## YOUR ASSIGNMENT
Exactly as written, return all the data, leaving its pictures behind.

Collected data
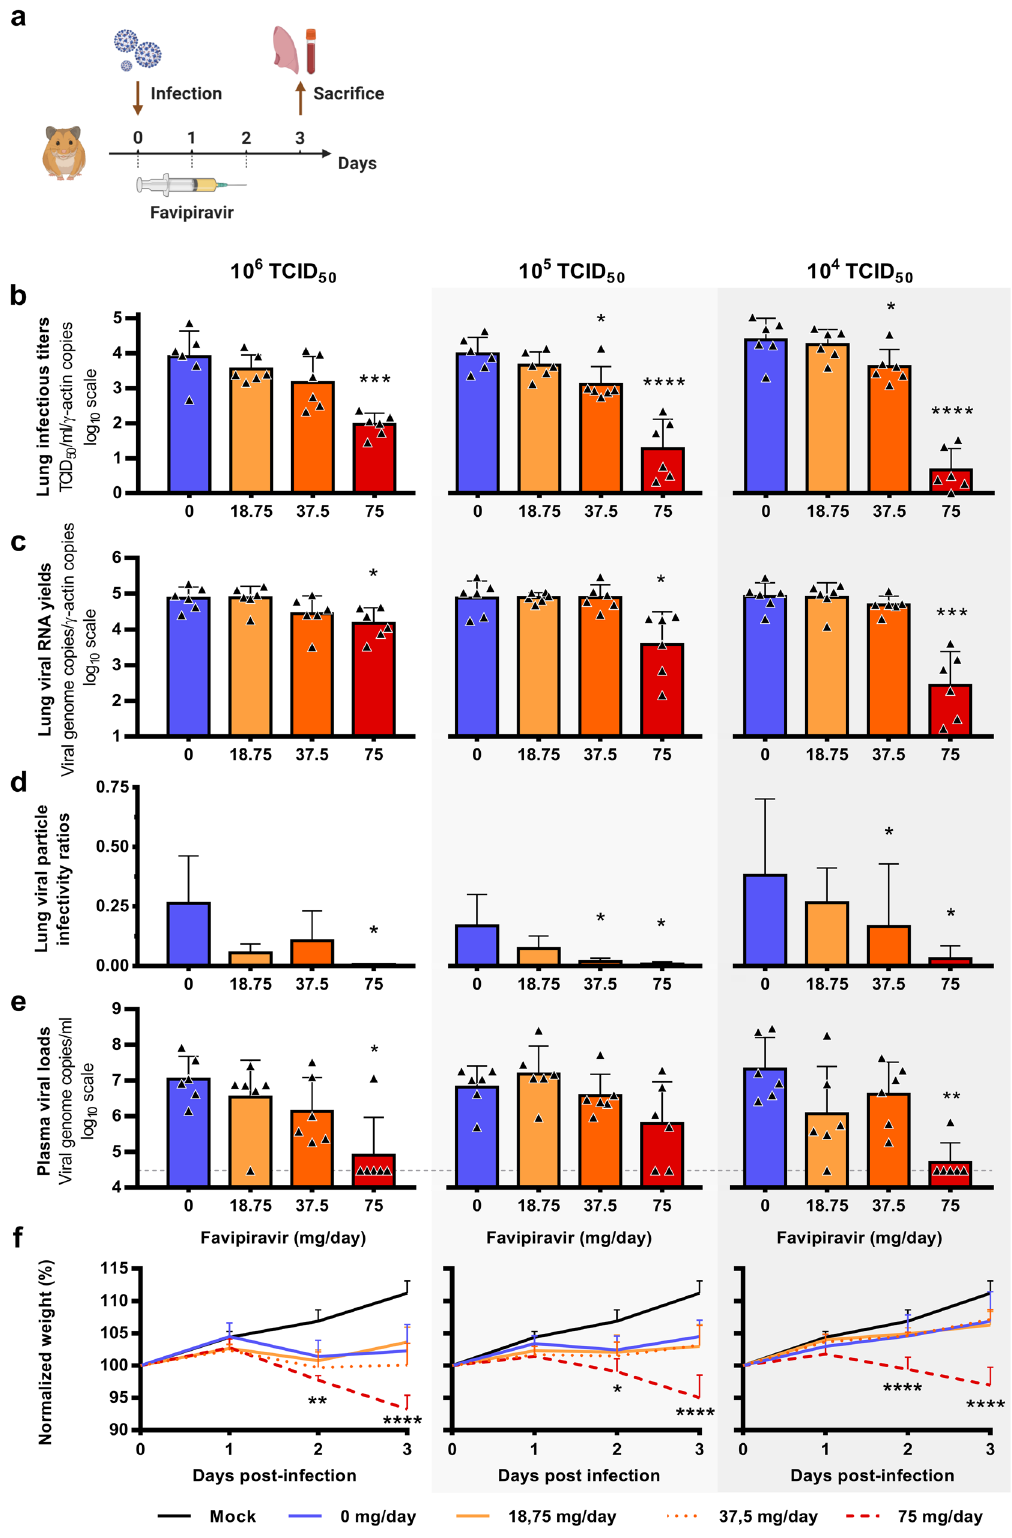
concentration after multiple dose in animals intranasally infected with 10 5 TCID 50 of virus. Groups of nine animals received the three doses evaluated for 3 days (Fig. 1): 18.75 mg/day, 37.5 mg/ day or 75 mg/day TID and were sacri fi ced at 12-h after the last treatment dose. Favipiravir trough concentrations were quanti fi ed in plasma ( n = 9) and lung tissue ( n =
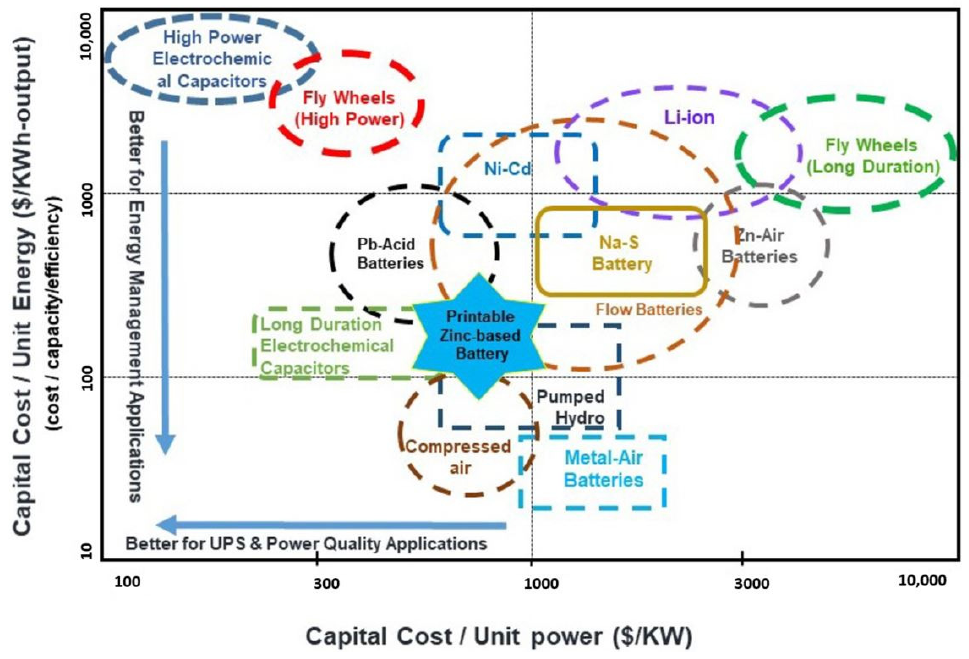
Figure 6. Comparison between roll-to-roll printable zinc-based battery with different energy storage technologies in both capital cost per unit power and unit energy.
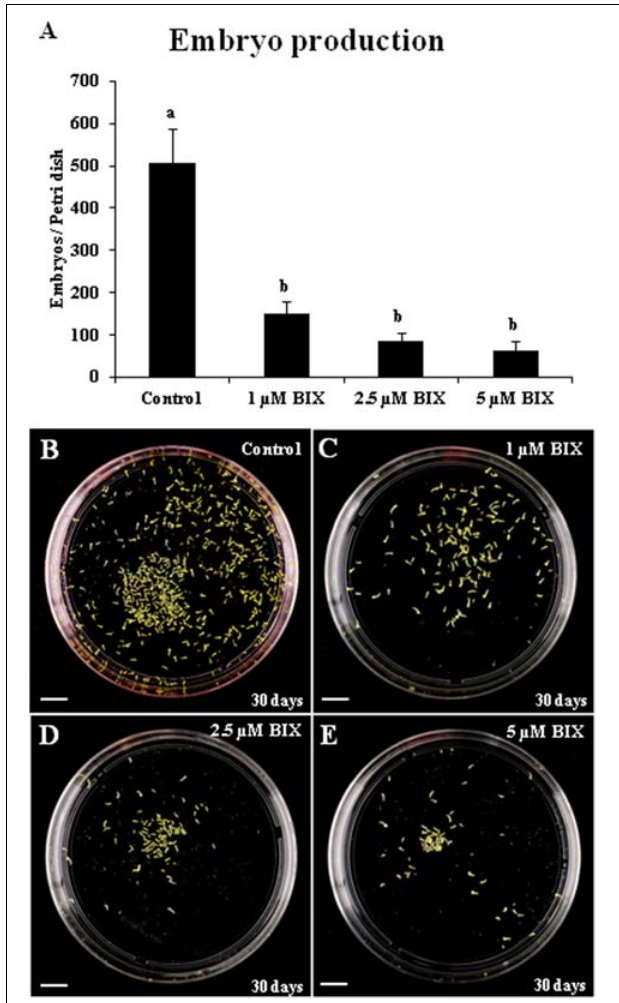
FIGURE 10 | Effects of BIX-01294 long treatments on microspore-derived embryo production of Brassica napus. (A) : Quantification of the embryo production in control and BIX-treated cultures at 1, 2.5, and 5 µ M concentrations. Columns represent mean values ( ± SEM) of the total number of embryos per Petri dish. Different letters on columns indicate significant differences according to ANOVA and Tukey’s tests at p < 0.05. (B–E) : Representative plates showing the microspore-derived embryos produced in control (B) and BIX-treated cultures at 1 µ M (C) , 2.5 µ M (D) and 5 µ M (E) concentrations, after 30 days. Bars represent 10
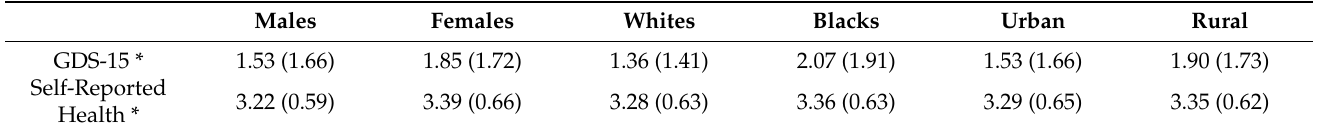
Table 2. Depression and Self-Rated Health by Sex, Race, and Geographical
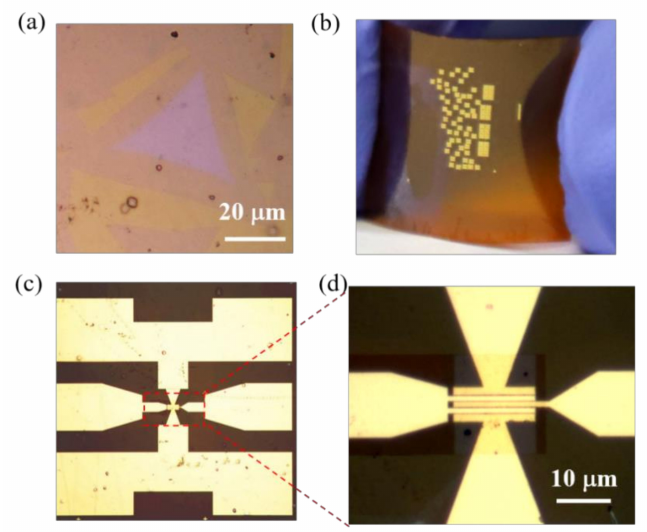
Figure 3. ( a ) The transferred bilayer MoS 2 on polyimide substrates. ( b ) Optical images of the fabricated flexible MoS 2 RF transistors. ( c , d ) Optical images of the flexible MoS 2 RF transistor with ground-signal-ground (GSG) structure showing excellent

## RESULT OF THE TASK
concentration after multiple dose in animals intranasally infected with 10 5 TCID 50 of virus. Groups of nine animals received the three doses evaluated for 3 days (Fig. 1): 18.75 mg/day, 37.5 mg/ day or 75 mg/day TID and were sacri fi ced at 12-h after the last treatment dose. Favipiravir trough concentrations were quanti fi ed in plasma ( n = 9) and lung tissue ( n =
Figure 6. Comparison between roll-to-roll printable zinc-based battery with different energy storage technologies in both capital cost per unit power and unit energy.
FIGURE 10 | Effects of BIX-01294 long treatments on microspore-derived embryo production of Brassica napus. (A) : Quantification of the embryo production in control and BIX-treated cultures at 1, 2.5, and 5 µ M concentrations. Columns represent mean values ( ± SEM) of the total number of embryos per Petri dish. Different letters on columns indicate significant differences according to ANOVA and Tukey’s tests at p < 0.05. (B–E) : Representative plates showing the microspore-derived embryos produced in control (B) and BIX-treated cultures at 1 µ M (C) , 2.5 µ M (D) and 5 µ M (E) concentrations, after 30 days. Bars represent 10
Table 2. Depression and Self-Rated Health by Sex, Race, and Geographical
Figure 3. ( a ) The transferred bilayer MoS 2 on polyimide substrates. ( b ) Optical images of the fabricated flexible MoS 2 RF transistors. ( c , d ) Optical images of the flexible MoS 2 RF transistor with ground-signal-ground (GSG) structure showing excellent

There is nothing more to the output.